##### ENTRIES SHOWN #####
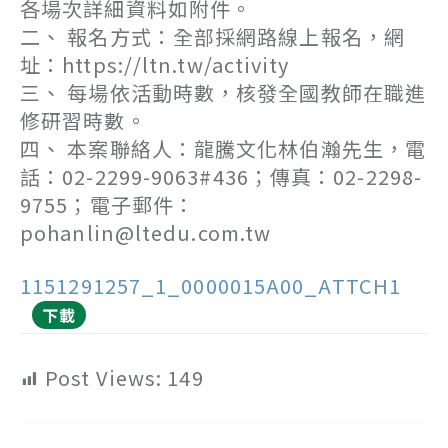
各場次詳細資料如附件。
二、 報名方式：全部採網路線上報名，網
址：https://ltn.tw/activity
三、 每場依活動時數，核發全國教師在職進
修研習時數。
四、 本案聯絡人：龍騰文化林伯瀚先生，電
話：02-2299-9063#436；傳真：02-2298-
9755；電子郵件：
pohanlin@ltedu.com.tw
1151291257_1_0000015A00_ATTCH1
下載
Post Views:
149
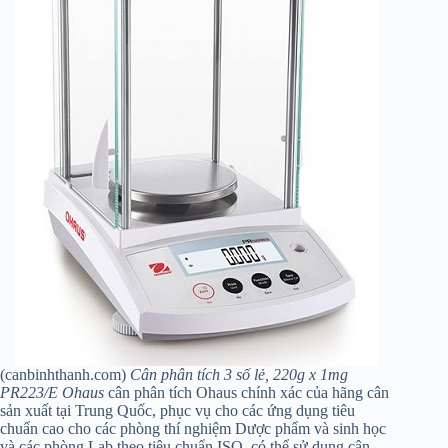
(canbinhthanh.com)
Cân phân tích 3 số lẻ, 220g x 1mg
PR223/E Ohaus
cân phân tích Ohaus chính xác của hãng cân
sản xuất tại Trung Quốc, phục vụ cho các ứng dụng tiêu
chuẩn cao cho các phòng thí nghiệm Dược phẩm và sinh học
và các phòng Lab theo tiêu chuẩn ISO, có thể sử dụng cân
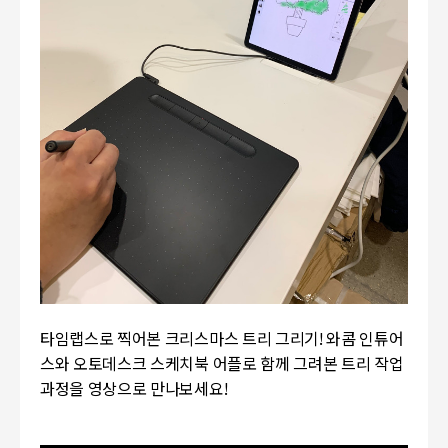
타임랩스로 찍어본 크리스마스 트리 그리기! 와콤 인튜어
스와 오토데스크 스케치북 어플로 함께 그려본 트리 작업
과정을 영상으로 만나보세요!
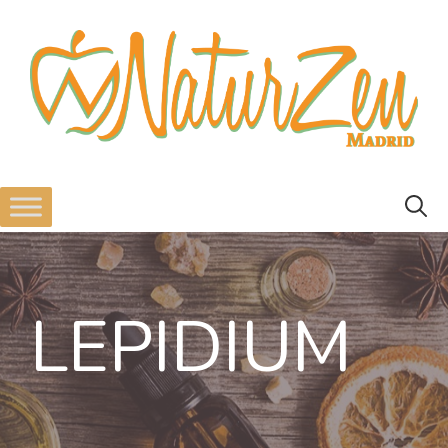
LEPIDIUM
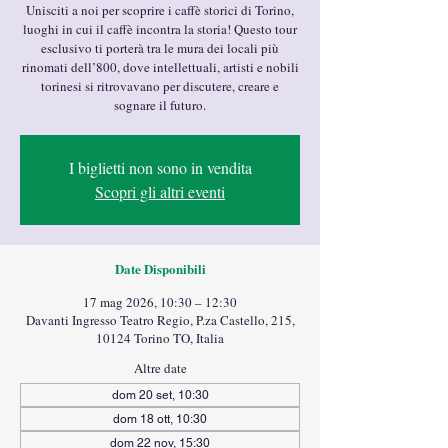
Unisciti a noi per scoprire i caffè storici di Torino,
luoghi in cui il caffè incontra la storia! Questo tour
esclusivo ti porterà tra le mura dei locali più
rinomati dell’800, dove intellettuali, artisti e nobili
torinesi si ritrovavano per discutere, creare e
sognare il futuro.
I biglietti non sono in vendita
Scopri gli altri eventi
Date Disponibili
17 mag 2026, 10:30 – 12:30
Davanti Ingresso Teatro Regio, P.za Castello, 215,
10124 Torino TO, Italia
Altre date
dom 20 set, 10:30
dom 18 ott, 10:30
dom 22 nov, 15:30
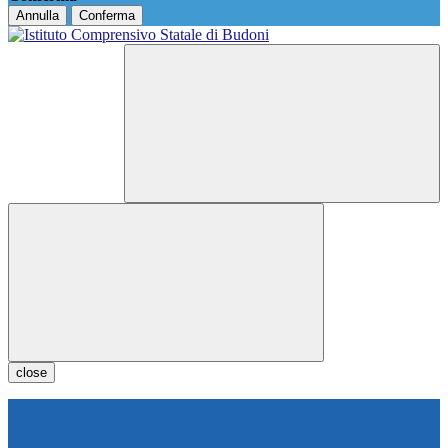
Annulla
Conferma
close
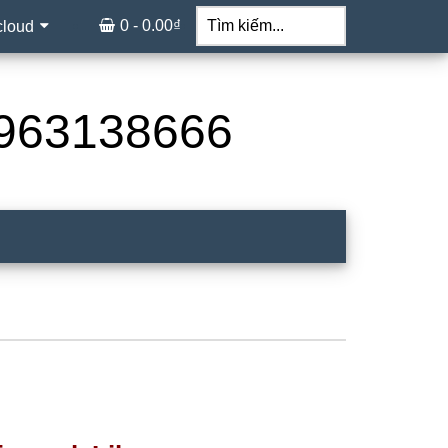
Tìm
kiếm...
0 -
0.00
₫
cloud
 0963138666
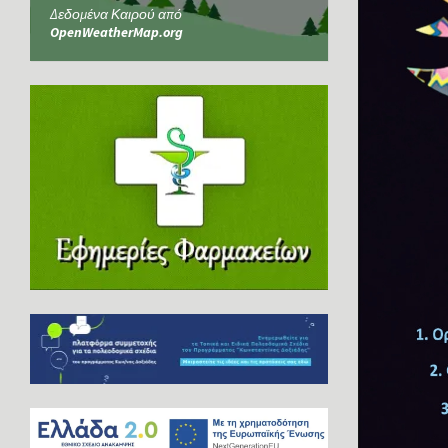
Δεδομένα Καιρού από
OpenWeatherMap.org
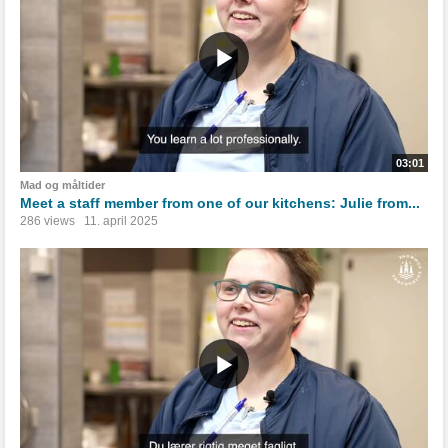
03:01
Mad og måltider
Meet a staff member from one of our kitchens: Julie from...
286 views
11. april 2025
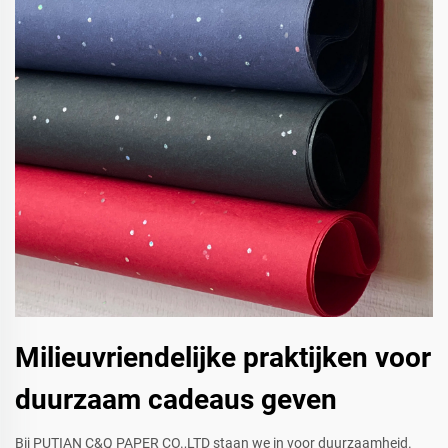
Milieuvriendelijke praktijken voor
duurzaam cadeaus geven
Bij PUTIAN C&Q PAPER CO.,LTD staan we in voor duurzaamheid.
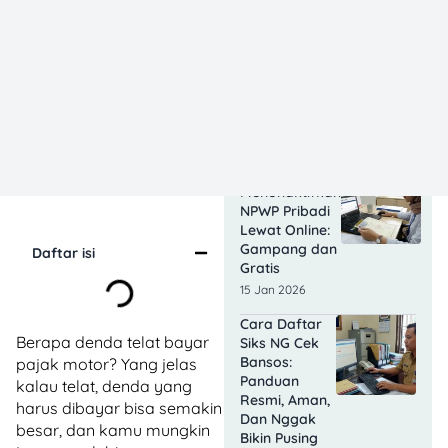
Kriteria
Pegawai SPPG
Diangkat
Menjadi PPPK
2026: Ini Kata
BGN
20 Jan 2026
Cara
Menonaktifkan
NPWP Pribadi
Lewat Online:
Gampang dan
Daftar isi
Gratis
15 Jan 2026
Cara Daftar
Berapa denda telat bayar
Siks NG Cek
Bansos:
pajak motor? Yang jelas
Panduan
kalau telat, denda yang
Resmi, Aman,
harus dibayar bisa semakin
Dan Nggak
besar, dan kamu mungkin
Bikin Pusing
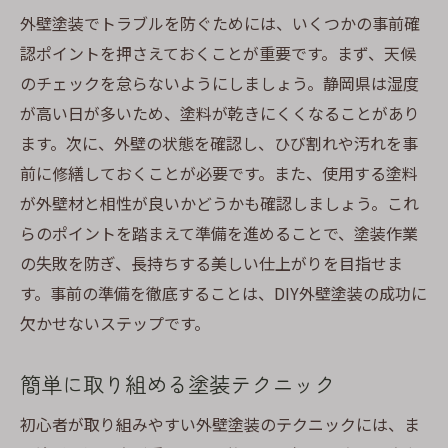
外壁塗装でトラブルを防ぐためには、いくつかの事前確
認ポイントを押さえておくことが重要です。まず、天候
のチェックを怠らないようにしましょう。静岡県は湿度
が高い日が多いため、塗料が乾きにくくなることがあり
ます。次に、外壁の状態を確認し、ひび割れや汚れを事
前に修繕しておくことが必要です。また、使用する塗料
が外壁材と相性が良いかどうかも確認しましょう。これ
らのポイントを踏まえて準備を進めることで、塗装作業
の失敗を防ぎ、長持ちする美しい仕上がりを目指せま
す。事前の準備を徹底することは、DIY外壁塗装の成功に
欠かせないステップです。
簡単に取り組める塗装テクニック
初心者が取り組みやすい外壁塗装のテクニックには、ま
#####
DIRECTIONS FOR THIS TASK:
Make a copy of each line in the records that has the word "telat".

YOUR RESPONSE:
Berapa denda telat bayar
kalau telat, denda yang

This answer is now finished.